# Electronics (Circuit Analysis) Questions

1. Jan 20, 2014

### stefan10

1. The problem statement, all variables and given/known data

Problem A
http://imagizer.imageshack.us/v2/800x600q90/855/6v0c.png [Broken]

Problem B
http://imagizer.imageshack.us/v2/800x600q90/853/1m2c.png [Broken]
http://imagizer.imageshack.us/v2/800x600q90/34/wfe4.png [Broken]

2. Relevant equations

Kirchhoff's Rules/Ohm's Law

Voltage Divider Formula

$$V_{ab} = (V_{0}*R_{2})/(R_{1} + R_{2})$$

3. The attempt at a solution

Problem A:

I'm unsure how much information is sufficient for what the question is asking. I derived these equations, and relations for different currents:

$$I_{1} = I_{AB}=I_{EF}$$
$$I_{3} = I_{BC}=I_{CD} = I_{DE}$$
$$I_{2}=I_{BE}$$

Loop 1 (Clockwise)
$$0 = V_{0} - I_{1}R - I_{2}R - I_{1}R = V_{0} - 2I_{1}R - I_{2}R$$

Loop 2 (Clockwise)
$$0=V_{0} - 1/2 V_{0} - I_{3}R \ \mbox{(used Voltage Divider Eq for the voltage of GH)}$$
$$\Rightarrow 0 = V_{0} - 2I_{3}R$$

Node Equation

$$0 = I_{1} - I_{3} - I_{2}$$

Solving these equations I get

$$3 I_{1} = I_{3}$$
$$I_{2} = -2 I_{1}$$
$$I_{3} = - (3/2) I_{2}$$

a.) V_{GH} = V_{0}/2
b.) I_{GH} = V_{0}/2R
c.) I'm not sure how to find this.

Problem B:

V Thevenin is equal to V_{GH} right? That means V_{th} = V_{GH} = V_{0}/2

R Thevenin is R parallel to R, which can be found with 1/R_{th} = 1/R + 1/R which give us R_{th} = 2/R.

I'm not as confident of Problem B as I am of Problem A.

Last edited by a moderator: May 6, 2017
2. Jan 20, 2014

### Staff: Mentor

This problem is easiest to solve by using series & parallel combinations of resistors.

For a), collapse the circuit from right to left, combining resistors as you go. You will end up with only one resistor -- this tells you the overall current from the voltage supply.

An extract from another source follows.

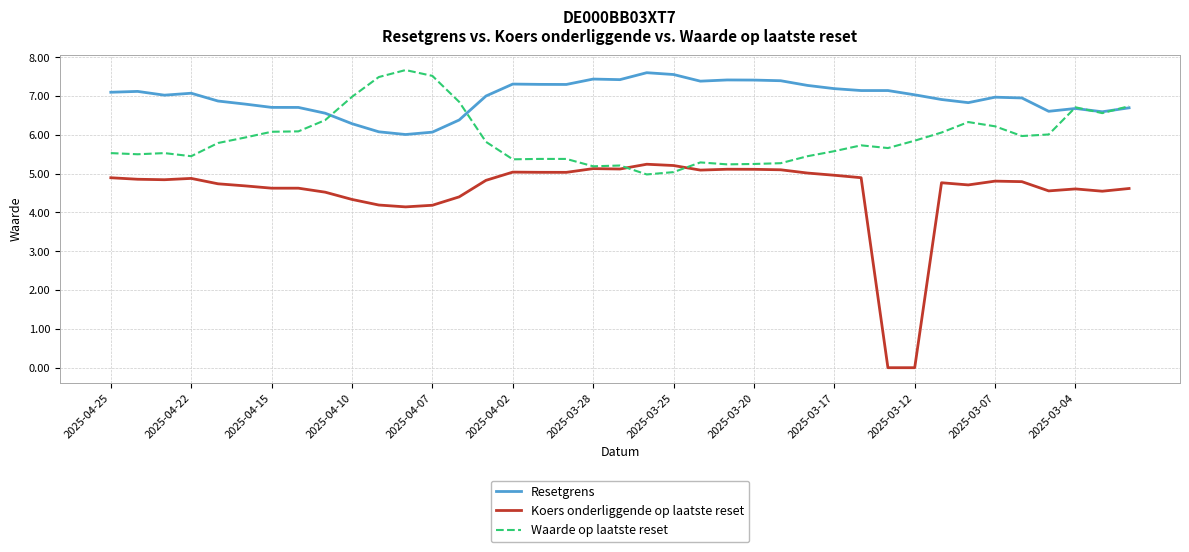

What is the maximum value for Resetgrens?

7.6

Then re-build the original circuit from left to right, calculating currents and voltages as you go.

3. Jan 20, 2014

### BvU

1. In problem 13, did you get something like V_be = V_o/3 ?
If so, don't you think V_gh = Vo/2 is a little strange ?
I do not understand your 1/2 V_o in loop 2.